Ce n'est pas seulement l'environnement géopolitique d'Israël, avec les révoltes arabes, qui évolue rapidement : sur le plan intérieur, les dirigeants israéliens sont confrontés à une incertitude nouvelle. Le premier ministre, Benyamin Nétanyahou, a réagi négativement, vendredi 18 mars, à l'annonce d'un rapprochement soudain entre le Fatah, principal parti de l'Autorité palestinienne, et le Hamas, au pouvoir à Gaza. Un gouvernement réunissant les deux formations, a-t-il insisté, jeudi, dans un entretien avec la chaîne CNN, tuerait définitivement le processus de paix israélo-palestinien.

La raison ? L'Etat juif ne négociera pas avec un gouvernement comprenant des ministres du Hamas. "Pouvez-vous imaginer un accord de paix avec Al-Qaida ? Evidemment non. Le Hamas a une Constitution qui appelle à l'anéantissement d'Israël et au développement de l'islam radical à travers la région. (...) S'ils arrêtent de lancer des roquettes, s'ils arrêtent les actes terroristes et cessent d'appeler à notre éradication, nous serons heureux de parler avec eux", a-t-il poursuivi.

Mahmoud Abbas, président de l'Autorité palestinienne, a répondu très vite positivement à l'invitation d'Ismaïl Haniyeh, premier ministre du Hamas, à se rendre à Gaza : "Je suis prêt à y aller demain pour mettre fin à la division", a-t-il assuré, tout en précisant qu'il envisageait cette visite non pour relancer le dialogue politique avec le Mouvement de la résistance islamique - qui a pris le contrôle de la bande de Gaza en 2007 -, mais pour former un gouvernement d'unité chargé d'organiser des élections générales.

Les deux formations palestiniennes ont tenté pendant près de deux ans de se réconcilier sous l'égide des autorités égyptiennes, qui soutenaient le Fatah tout en collaborant avec Israël pour maintenir le blocus de Gaza. Un cadre peu favorable, d'autant que le Hamas conteste la légitimité de M. Abbas, resté en fonctions alors que son mandat s'est achevé en 2009. Débarrassées de la tutelle de l'ex-président Hosni Moubarak, confrontées au vent des révoltes arabes qui pourrait s'étendre à la Palestine, les deux formations sont soumises à la surenchère de la "rue palestinienne".

Mahmoud Abbas en échec

Officiellement, les slogans des rassemblements populaires organisés en Cisjordanie et à Gaza appellent à la réunification du mouvement palestinien. Potentiellement, ils peuvent déstabiliser un leadership politique dont la popularité, tant à Gaza qu'à Ramallah, est ébranlée. Mahmoud Abbas a des raisons de faire un pas en faveur de l'unité : sa stratégie de négociations avec Israël a abouti à une impasse, et sa stratégie de substitution consistant à faire reconnaître un Etat palestinien aux Nations unies n'est pas viable si la désunion politique et territoriale palestinienne perdure.

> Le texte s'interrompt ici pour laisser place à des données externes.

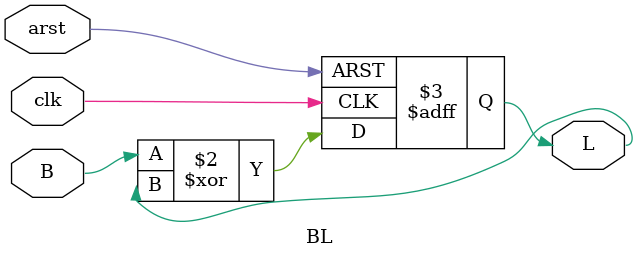
<source format=v>
module BL(
  input clk, arst, B,
  output reg L);

  always@(posedge clk or posedge arst)
    if (arst)
      L = 0;
    else
      L = B ^ L;
endmodule

</source>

Mais l'unité n'est pas exempte d'incertitudes : le soutien (notamment financier) à la cause palestinienne par les Etats-Unis et l'Union européenne - qui maintiennent le Hamas sur leur liste des organisations terroristes - risque de faiblir face à un gouvernement palestinien réunifié.

C'est pour convaincre les uns et les autres de continuer à proscrire le Hamas et à faire retomber l'échec du processus de paix sur l'Autorité palestinienne que les autorités israéliennes ont mis en exergue deux événements récents : l'arraisonnement du cargo Victoria, transportant des armes d'origine iranienne à destination, disent-elles, de Gaza, et le massacre d'une famille de la colonie juive d'Itamar, attribué à des "terroristes palestiniens".